▶ **WHAT IS BEING ASKED**
Reproduce the records starting at the line that contains "left elbow: (493, 347)" and running to the last line, exactly and in full.

■ ■ ■

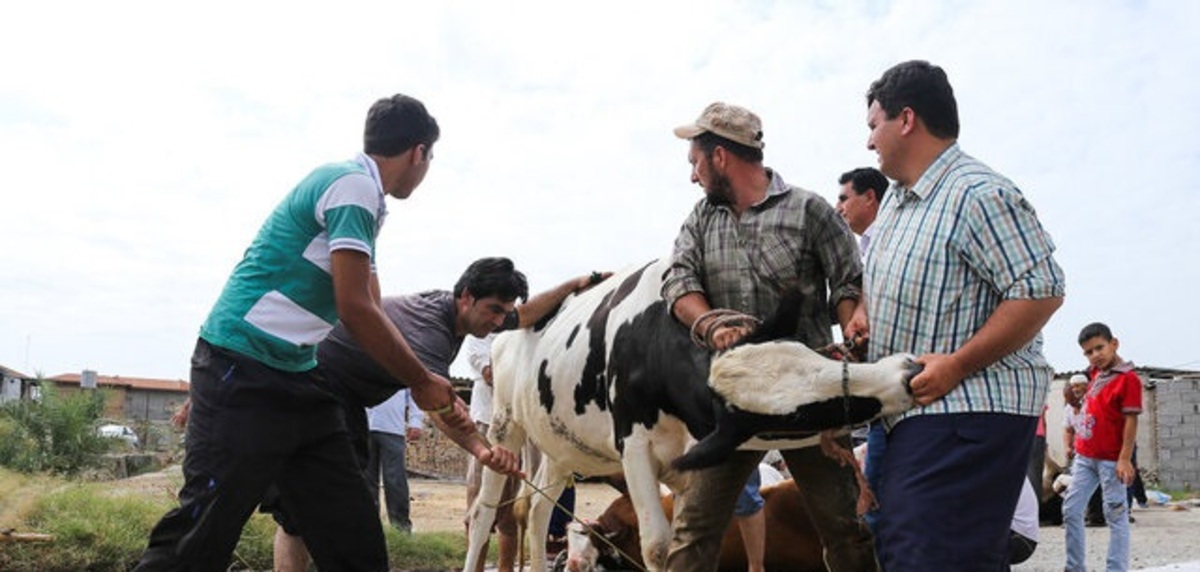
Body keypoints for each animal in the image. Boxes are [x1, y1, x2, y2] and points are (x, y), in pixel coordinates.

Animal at [463, 259, 912, 570]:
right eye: (793, 419)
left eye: (805, 352)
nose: (906, 372)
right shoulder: (634, 448)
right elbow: (660, 547)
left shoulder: (688, 464)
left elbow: (686, 542)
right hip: (505, 427)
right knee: (485, 512)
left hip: (562, 450)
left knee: (537, 510)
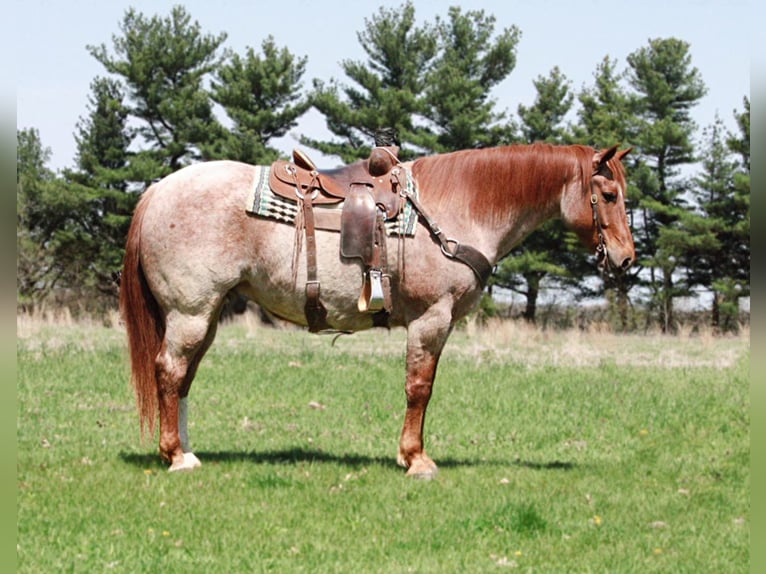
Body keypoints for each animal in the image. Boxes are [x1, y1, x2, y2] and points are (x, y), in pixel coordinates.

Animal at [120, 142, 636, 480]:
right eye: (609, 195)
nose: (627, 258)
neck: (458, 207)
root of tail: (157, 192)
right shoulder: (432, 319)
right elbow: (419, 388)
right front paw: (416, 459)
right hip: (191, 312)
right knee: (169, 371)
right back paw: (176, 456)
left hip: (204, 316)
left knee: (183, 379)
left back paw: (187, 450)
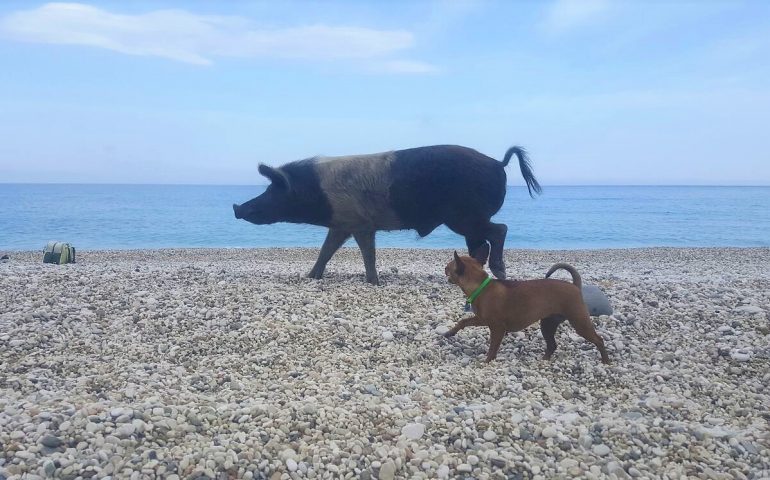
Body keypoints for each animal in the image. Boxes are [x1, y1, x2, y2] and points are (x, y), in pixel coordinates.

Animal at [234, 144, 540, 284]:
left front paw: (373, 282)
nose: (237, 208)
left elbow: (367, 253)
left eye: (272, 191)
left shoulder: (360, 223)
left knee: (500, 230)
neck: (318, 191)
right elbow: (326, 250)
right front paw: (311, 277)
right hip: (467, 222)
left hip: (465, 217)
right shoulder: (342, 224)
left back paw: (499, 273)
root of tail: (498, 163)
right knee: (481, 244)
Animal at [440, 253, 608, 362]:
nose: (444, 268)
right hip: (547, 325)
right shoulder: (481, 319)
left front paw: (487, 361)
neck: (481, 287)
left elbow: (493, 347)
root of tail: (575, 286)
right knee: (552, 345)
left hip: (580, 323)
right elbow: (462, 322)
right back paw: (544, 360)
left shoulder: (497, 328)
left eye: (448, 267)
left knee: (599, 340)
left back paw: (606, 361)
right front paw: (450, 332)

■ ■ ■

▶ **EXERCISE OUTPUT**
left elbow: (493, 347)
root of tail: (575, 286)
right knee: (552, 345)
left hip: (580, 323)
right elbow: (462, 322)
right back paw: (544, 360)
left shoulder: (497, 328)
left eye: (448, 267)
left knee: (599, 340)
left back paw: (606, 361)
right front paw: (450, 332)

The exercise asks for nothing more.